Kellyanne Conway's Efforts to End the Opioid Crisis Aren't Going Well

Kellyanne Conway's Efforts to End the Opioid Crisis Aren't Going Well

In the 14 months that have elapsed since Donald Trump was elected President of the United States, Kellyanne Conway has slowly transitioned from one of the administration's most visible public faces to a new role as its token "BREAK GLASS IN CASE OF EMERGENCY" person, who is released from the West Wing storage closet in which she presumably sits only when the White House needs one of her patented inane talking-head interviews to divert attention from its latest humiliating scandal. Unfortunately, it turns out that instead of disappearing from public life altogether, Conway has busied herself in recent months with the task of running the government's response to the opioid epidemic—a public health emergency that kills 175 Americans every day—into the goddamn ground. From Politico:

White House counselor Kellyanne Conway has taken control of the opioids agenda, quietly freezing out drug policy professionals and relying instead on political staff to address a lethal crisis claiming about 175 lives a day.
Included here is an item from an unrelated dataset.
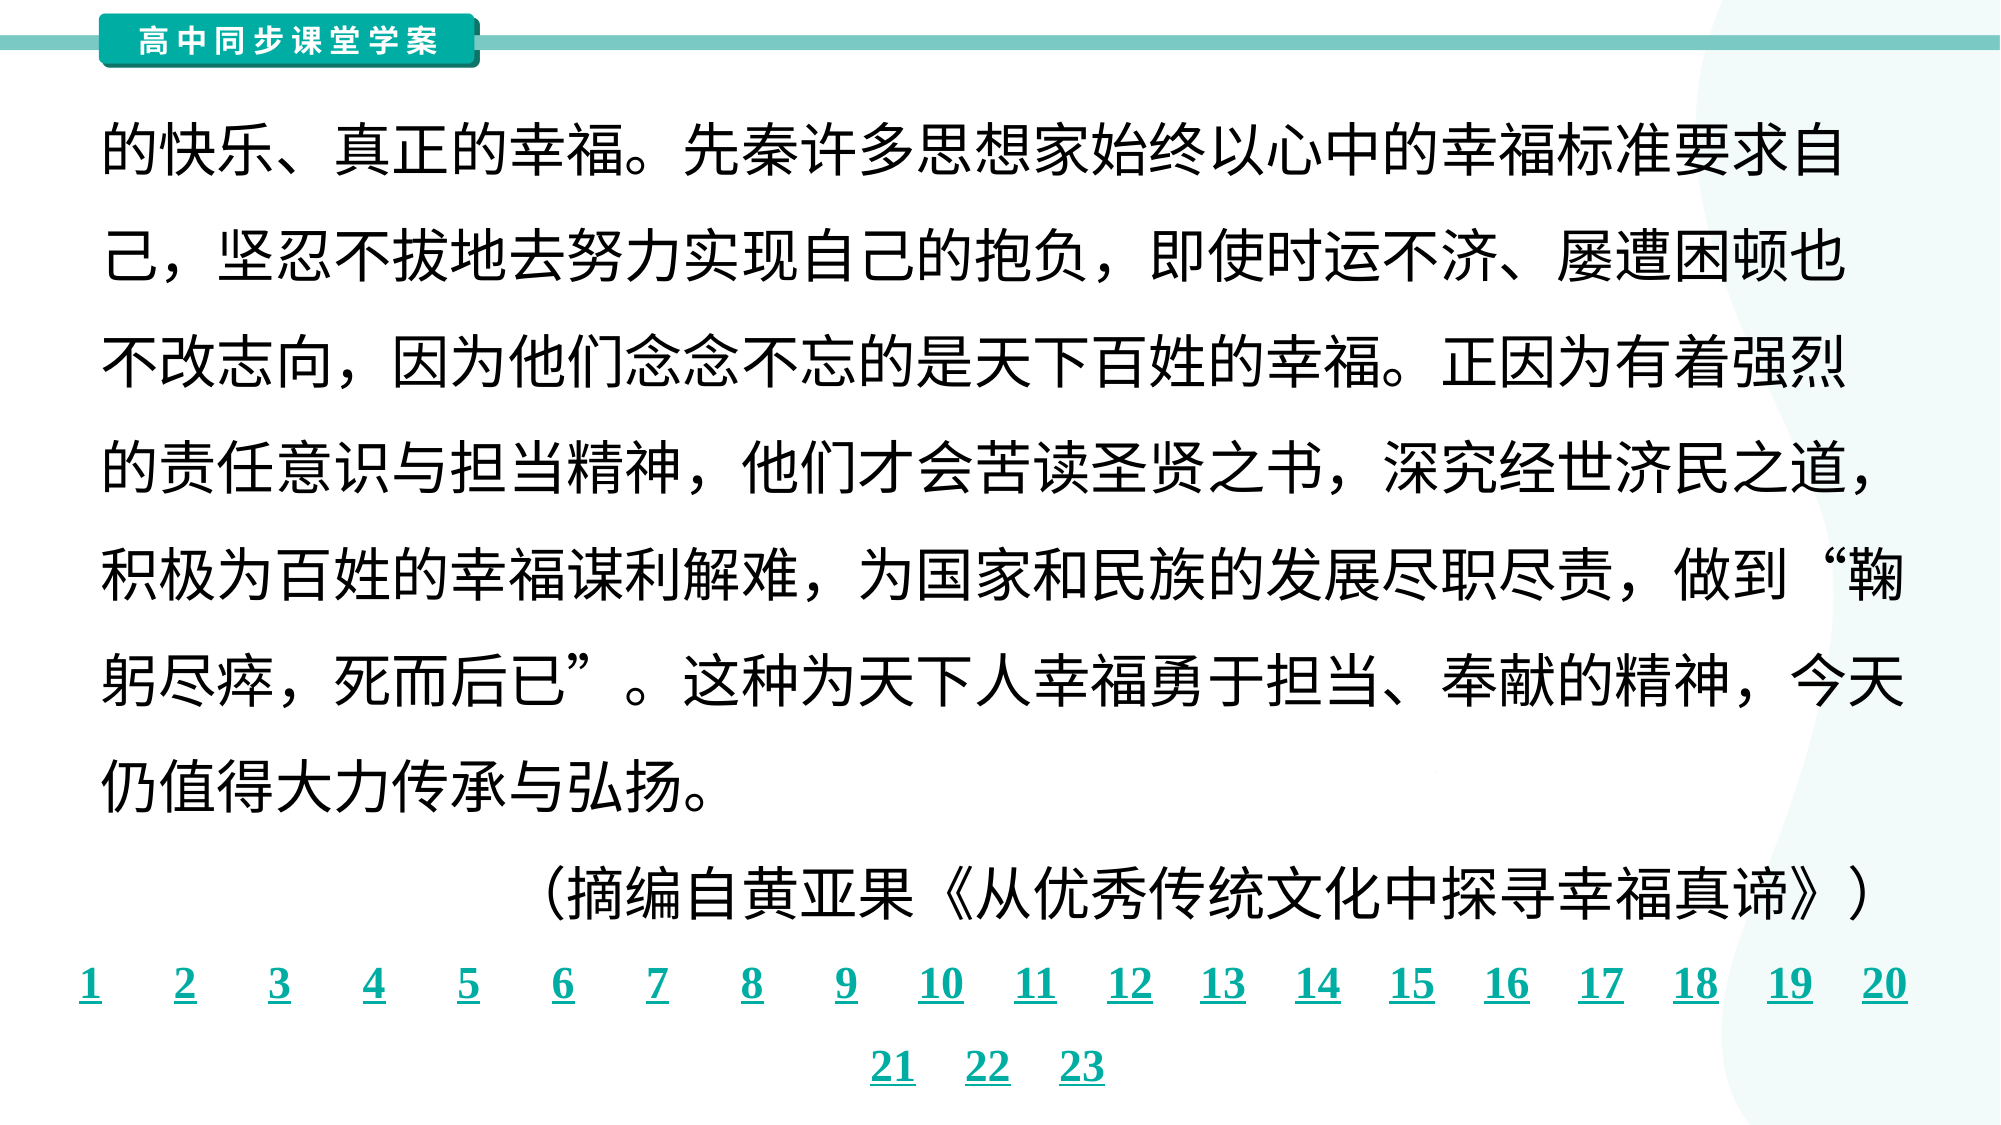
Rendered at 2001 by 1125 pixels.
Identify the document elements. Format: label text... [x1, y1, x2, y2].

The main response so far has been to call for a border wall and to promise a "just say no” campaign.

The Office of National Drug Control Policy has been without a permanent director since the president's first nominee for that position, Pennsylvania congressman Tom Marino, withdrew from consideration in light of history of zealous advocacy for legislation friendly to narcotics manufacturers. As a result, the ONDCP was briefly led by a 24-year-old former campaign staffer who lied on his résumé about the length of time he served as vice president of his college fraternity—a distinction that makes him the least-qualified person to hold a White House job who did not marry one of the president's children.
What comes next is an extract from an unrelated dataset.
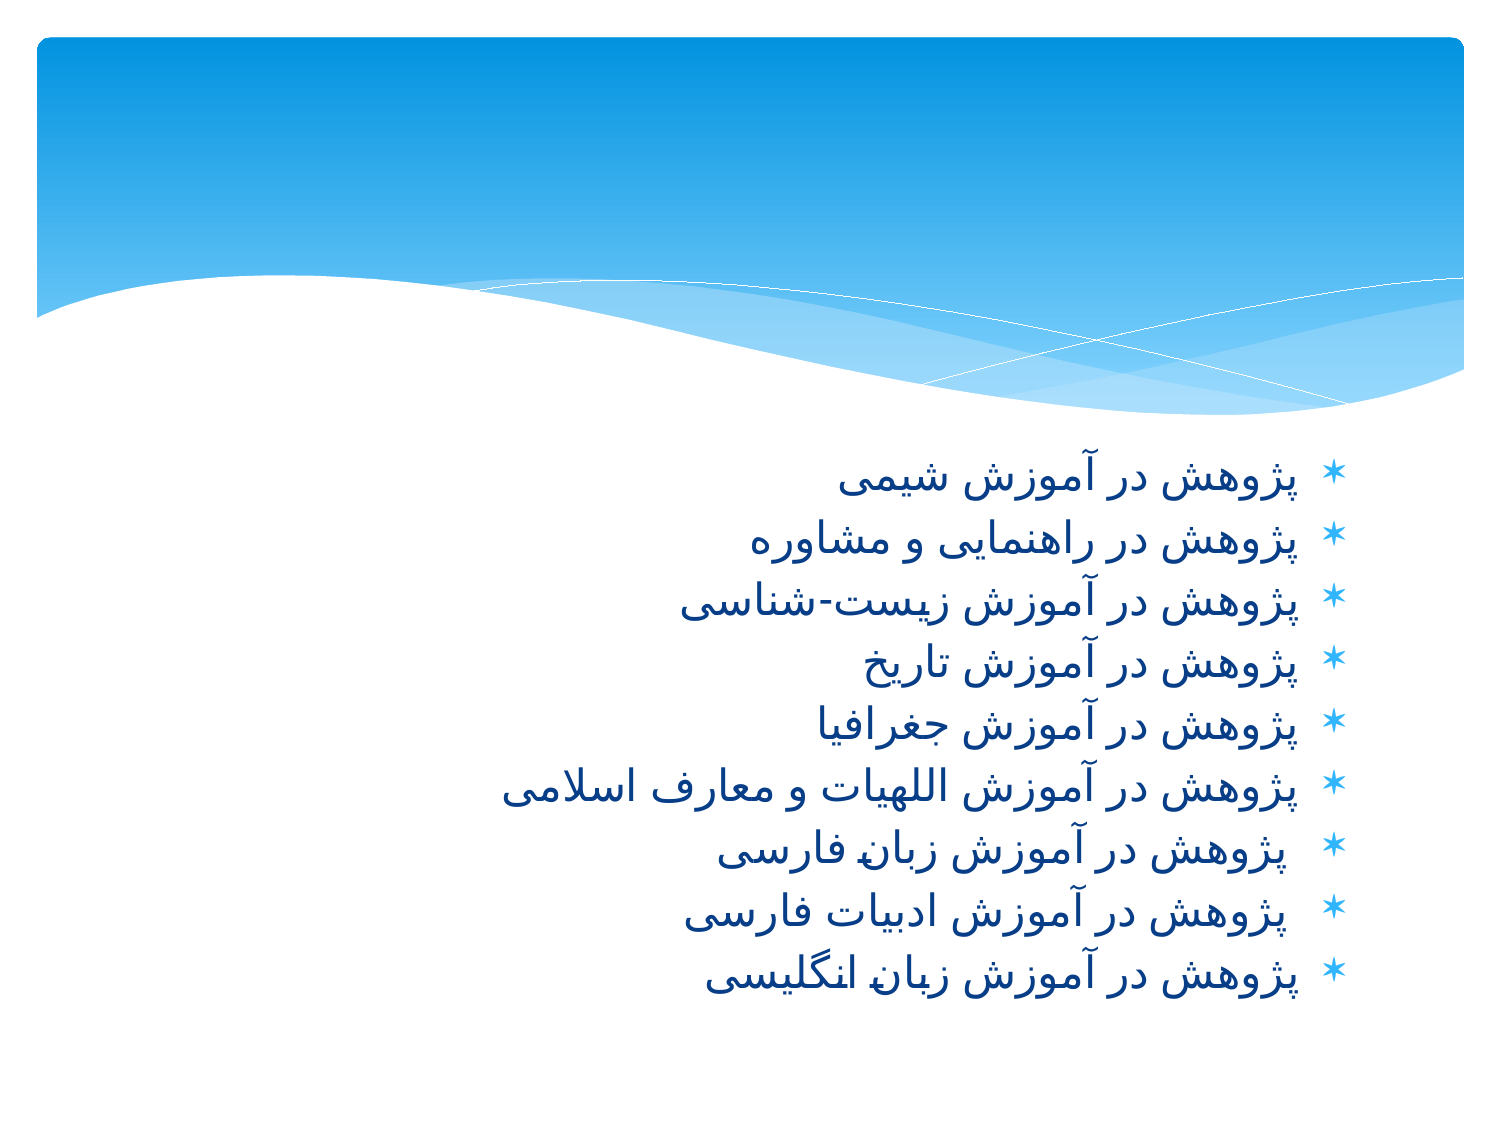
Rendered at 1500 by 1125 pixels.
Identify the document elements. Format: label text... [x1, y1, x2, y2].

list پژوهش در آموزش شیمی پژوهش در راهنمایی و مشاوره پژوهش در آموزش زیست-شناسی پژوهش در آموزش تاریخ پژوهش در آموزش جغرافیا پژوهش در آموزش اللهیات و معارف اسلامی پژوهش در آموزش زبان فارسی پژوهش در آموزش ادبیات فارسی پژوهش در آموزش زبان انگلیسی [143, 438, 1359, 1005]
Conway, for some reason, has stepped into this void, steering the administration's opioid response strategy with the help of a "skeleton crew" of political appointees who possess no relevant experience.
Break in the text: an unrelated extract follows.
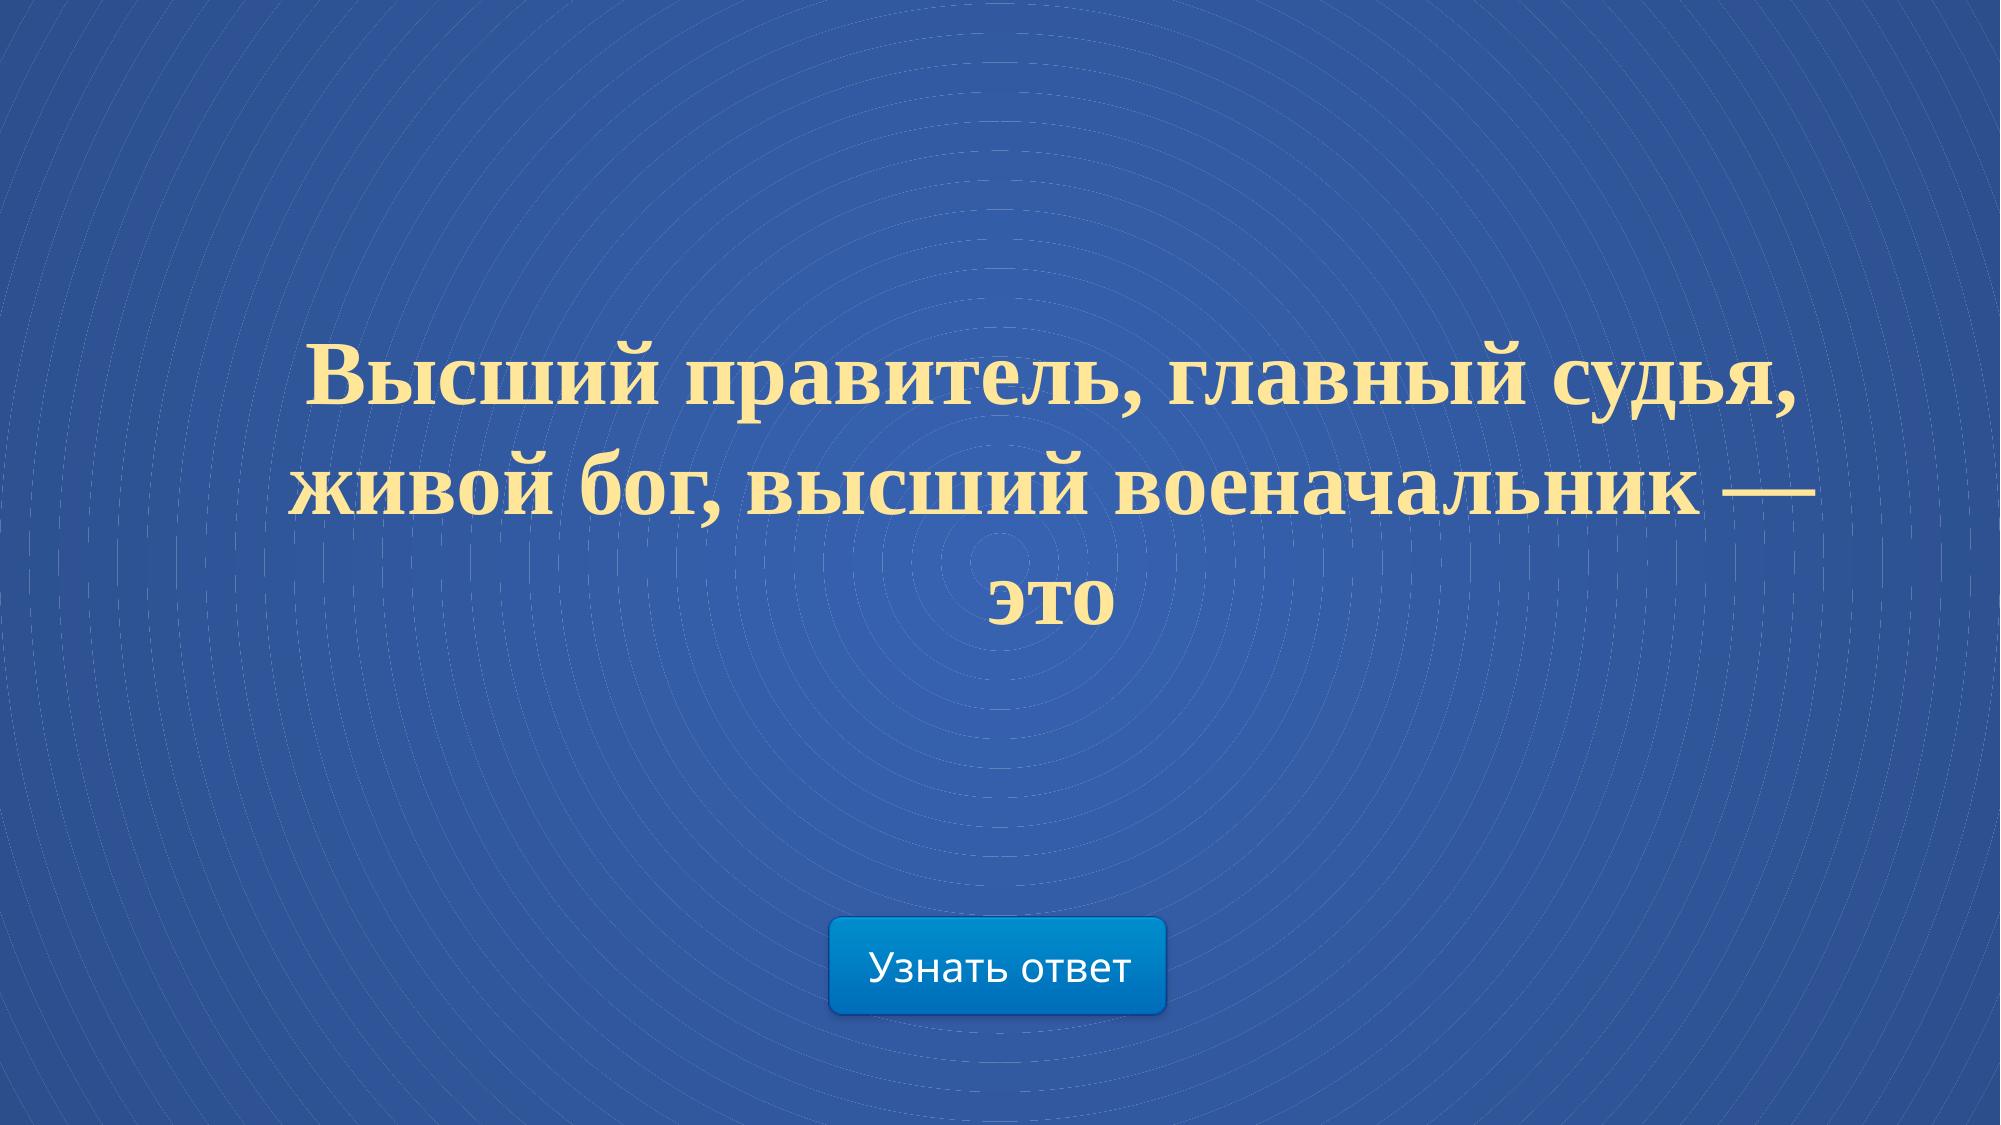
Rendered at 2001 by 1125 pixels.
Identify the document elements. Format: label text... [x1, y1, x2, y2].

The office’s acting director, Rich Baum, who had served in the office for decades before Trump tapped him as the temporary leader, has not been invited to Conway’s opioid cabinet meetings, according to his close associates. His schedule, obtained under a Freedom of Information Act request, included no mention of the meetings. Two political appointees from Baum’s office, neither of whom are drug policy experts, attend on the office’s behalf, alongside officials from across the federal government, from HHS to Defense.

Politico goes on to quote lawmakers who are baffled by this inexplicable exclusion of subject-matter experts, and who still have no idea which members of the executive branch to work with on proposals for addressing what the president has called one of his top priorities. Most disturbingly, the White House is signaling an intent to fold its opioid response strategy into its arguments for the construction of a border wall, conflating the very real problem of the domestic over-prescription of painkillers with its time-honored "scary drugs pouring are into our country from Mexico" dog-whistle rhetoric.

In response to the Trump administration's habit of failing to execute its basic responsibilities, an often-repeated reassurance is that there are limits to the impact that any single president can have on the government. Much of the day-to-day work of running a country is entrusted to civil servants and subject-matter experts who, while attuned to political realities, are nonetheless insulated from them to a certain extent. When Trump decides to announce sweeping changes to federal policy on Twitter, we count on those people to do what's best for the country and politely ignore him. If they are quietly being marginalized in favor of stooges like Conway, however, it's hard to see how one of this country's most pressing and tragic and preventable problems gets better anytime soon.